Дуализм правительственной программы сделал ее объектом критики со стороны обоих конфронтующих лагерей. Народ устал от насилия, кровопролития, он требовал безопасности, тишины и — амнистии. Именно это оказалось в центре внимания. Что же касается обещанных реформ, то обещания не успокаивали, а разжигали страсти: одним обещанное казалось мелочовкой, другим непозволительной щедростью.
Левые радикалы главное внимание обратили на военно-полевые суды, хотя достаточно резких слов для их осуждения так и не нашли. Справа высказывали недовольство программой реформ, называли ее «Портсмутским договором», «капитуляцией перед врагом внутренним: и там, и здесь — уступка пол-Сахалина».

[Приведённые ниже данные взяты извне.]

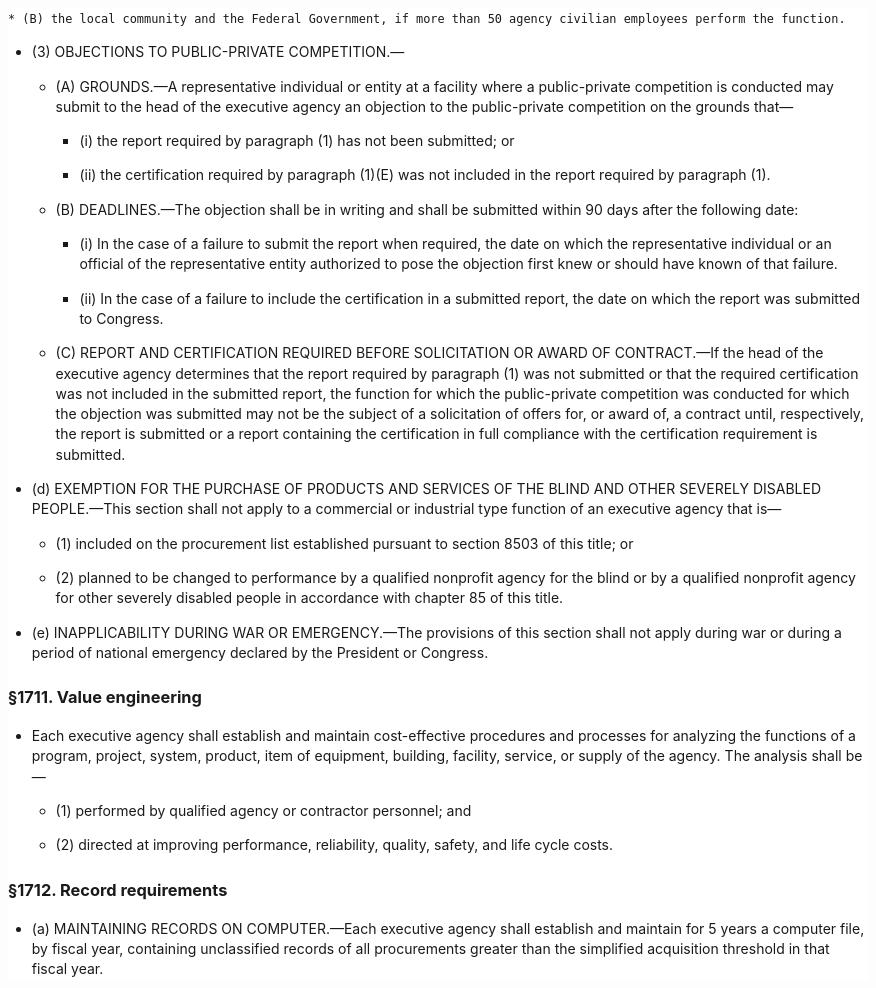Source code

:     * (B) the local community and the Federal Government, if more than 50 agency civilian employees perform the function.


  * (3) OBJECTIONS TO PUBLIC-PRIVATE COMPETITION.—

    * (A) GROUNDS.—A representative individual or entity at a facility where a public-private competition is conducted may submit to the head of the executive agency an objection to the public-private competition on the grounds that—

      * (i) the report required by paragraph (1) has not been submitted; or

      * (ii) the certification required by paragraph (1)(E) was not included in the report required by paragraph (1).


    * (B) DEADLINES.—The objection shall be in writing and shall be submitted within 90 days after the following date:

      * (i) In the case of a failure to submit the report when required, the date on which the representative individual or an official of the representative entity authorized to pose the objection first knew or should have known of that failure.

      * (ii) In the case of a failure to include the certification in a submitted report, the date on which the report was submitted to Congress.


    * (C) REPORT AND CERTIFICATION REQUIRED BEFORE SOLICITATION OR AWARD OF CONTRACT.—If the head of the executive agency determines that the report required by paragraph (1) was not submitted or that the required certification was not included in the submitted report, the function for which the public-private competition was conducted for which the objection was submitted may not be the subject of a solicitation of offers for, or award of, a contract until, respectively, the report is submitted or a report containing the certification in full compliance with the certification requirement is submitted.


* (d) EXEMPTION FOR THE PURCHASE OF PRODUCTS AND SERVICES OF THE BLIND AND OTHER SEVERELY DISABLED PEOPLE.—This section shall not apply to a commercial or industrial type function of an executive agency that is—

  * (1) included on the procurement list established pursuant to section 8503 of this title; or

  * (2) planned to be changed to performance by a qualified nonprofit agency for the blind or by a qualified nonprofit agency for other severely disabled people in accordance with chapter 85 of this title.


* (e) INAPPLICABILITY DURING WAR OR EMERGENCY.—The provisions of this section shall not apply during war or during a period of national emergency declared by the President or Congress.

### §1711. Value engineering
* Each executive agency shall establish and maintain cost-effective procedures and processes for analyzing the functions of a program, project, system, product, item of equipment, building, facility, service, or supply of the agency. The analysis shall be—

  * (1) performed by qualified agency or contractor personnel; and

  * (2) directed at improving performance, reliability, quality, safety, and life cycle costs.

### §1712. Record requirements
* (a) MAINTAINING RECORDS ON COMPUTER.—Each executive agency shall establish and maintain for 5 years a computer file, by fiscal year, containing unclassified records of all procurements greater than the simplified acquisition threshold in that fiscal year.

Иную позицию занял председатель Центрального комитета Союза 17 октября А. И. Гучков. «С особым удовольствием» отметив, что Столыпин не отказывается от реформ, Гучков заявил, что закон о военно-полевых судах «является жестокой необходимостью. У нас идет междуусобная война, а законы войны всегда жестоки. Для победы над революционным движением такие меры необходимы. Я глубоко верю в П. А. Столыпина».
Это заявление вызвало протесты со стороны более умеренных членов Союза. Д. Н. Шипов, старый авторитетный либерал славянофильских тонов, «не выдержал» и вышел из партии. Но Центральный комитет единогласно переизбрал Гучкова своим председателем. Известный историк профессор В. И. Герье горячо приветствовал А. И. Гучкова, художник И. Е. Репин, ряд других лиц тоже одобрили его позицию. «Я не только считаю политику репрессий по отношению к революционному движению совместной с вполне либеральной, даже радикальной общей политикой, — писал А. И. Гучков в открытом письме профессору князю Е. Н. Трубецкому, — но я держусь мнения, что они тесно связаны между собой, ибо только подавление террора создает нормальные условия… Если общество отречется от союза с революцией, изолирует революцию, отнимет у нее общественные симпатии, рассеет мираж успеха — революция побеждена».

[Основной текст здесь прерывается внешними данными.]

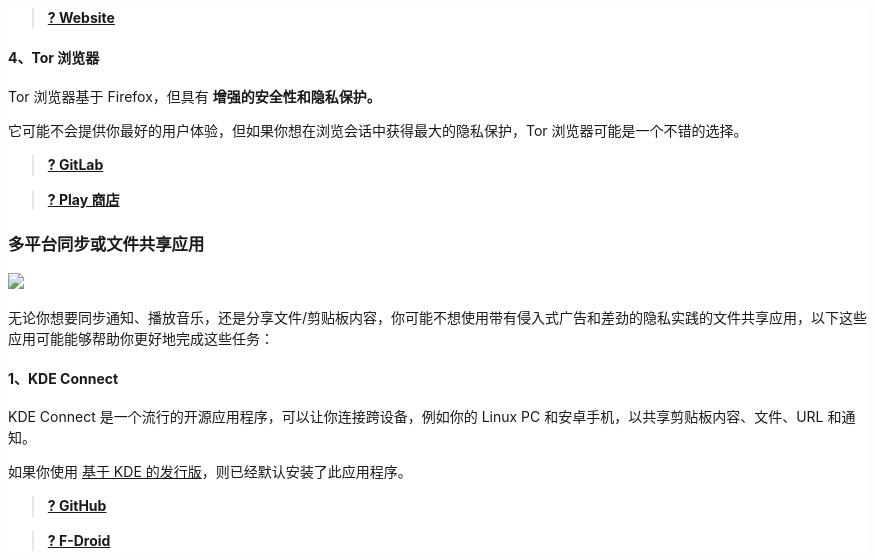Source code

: 

> 
> **[? Website](https://www.bromite.org)**
> 
> 
> 


#### 4、Tor 浏览器


Tor 浏览器基于 Firefox，但具有 **增强的安全性和隐私保护。**


它可能不会提供你最好的用户体验，但如果你想在浏览会话中获得最大的隐私保护，Tor 浏览器可能是一个不错的选择。



> 
> **[? GitLab](https://gitlab.torproject.org/tpo/applications/tor-browser)**
> 
> 
> 



> 
> **[? Play 商店](https://play.google.com/store/apps/details?id=org.torproject.torbrowser)**
> 
> 
> 


### 多平台同步或文件共享应用


![](https://img.linux.net.cn/data/attachment/album/202306/12/164555chitvbv9qbhbqi3b.png)


无论你想要同步通知、播放音乐，还是分享文件/剪贴板内容，你可能不想使用带有侵入式广告和差劲的隐私实践的文件共享应用，以下这些应用可能能够帮助你更好地完成这些任务：


#### 1、KDE Connect


KDE Connect 是一个流行的开源应用程序，可以让你连接跨设备，例如你的 Linux PC 和安卓手机，以共享剪贴板内容、文件、URL 和通知。


如果你使用 [基于 KDE 的发行版](https://itsfoss.com/best-kde-distributions/)，则已经默认安装了此应用程序。



> 
> **[? GitHub](https://github.com/KDE/kdeconnect-kde)**
> 
> 
> 



> 
> **[? F-Droid](https://f-droid.org/en/packages/org.kde.kdeconnect_tp/)**
> 
> 
>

П. А. Столыпину удалось на время разорвать заколдованный круг.
До этого времени проведение реформ неизменно сопровождалось общим ослаблением власти, а принятие суровых мер знаменовало собою отказ от преобразований. Теперь правительство совмещало обе задачи власти, и широкие общественные круги такую необходимость поняли. В этом была несомненная заслуга А. И. Гучкова и Союза 17 октября. Те же основатели Союза, которые не сумели отрешиться от старых интеллигентских предубеждений, ушли в «партию мирного обновления», которая так и осталась политическим клубом, не проявившим себя в реальной жизни, тогда как октябристы стали серьезной политической силой, как первая в России правительственная партия; хотя формальной связи с властью у них не было. Но даже эта партия отказалась послать своих лидеров в правительство Столыпина.Более правые партии с опаской смотрели на первые шаги П. А. Столыпина, резко их критиковали, но не отказывались содействовать власти в борьбе с революционной смутой, пытались играть роль «оппозиции справа». Но правых Столыпин в кабинет не приглашал — в нем были только профессионалы-бюрократы.
К этому времени в обществе обозначался определенный поворот. Он сказался прежде всего на выборах в земства: почти везде проходили октябристы и более правые, кадеты теряли один уезд за другим. Многие дворянские собрания (в первую очередь — курское и московское) исключили из своей среды кадетов-депутатов, подписавших Выборгское воззвание. На выборах в Петербургскую городскую думу (в ноябре) победили консервативные «стародумцы».
Конечно, избирательное право было очень ограниченным. «Нужен немалый запас знаний и веры в правоту конституционной идеи, чтобы не передаваться на сторону реакции», — с грустью отмечал старый либеральный журнал «Вестник Европы». Позиция журнала, вокруг которого со времен его основателя Н. М. Карамзина всегда группировалась либеральная столичная элита, весьма показательна для понимания общественных настроений переходного времени, когда все старое перевернулось, а новое только укладывается, когда торжественные декларации еще ничем не подкреплены, не вылились в законодательные, правовые нормы и повседневная обычная жизнь регулируется стародавними положениями об охране; сохраняется всесилие администрации. Словом, у одних бесправие и надежды, у других сила. Внизу власть тьмы, а наверху — тьма власти. В подобных ситуациях небывало возрастает значение первых должностных лиц: императора, премьера, государевых столпов, от которых «низы» ждут правды-справедливости на державном уровне и, если команды на «всеобщее уравнивание» не дождутся, начнут бунтовать.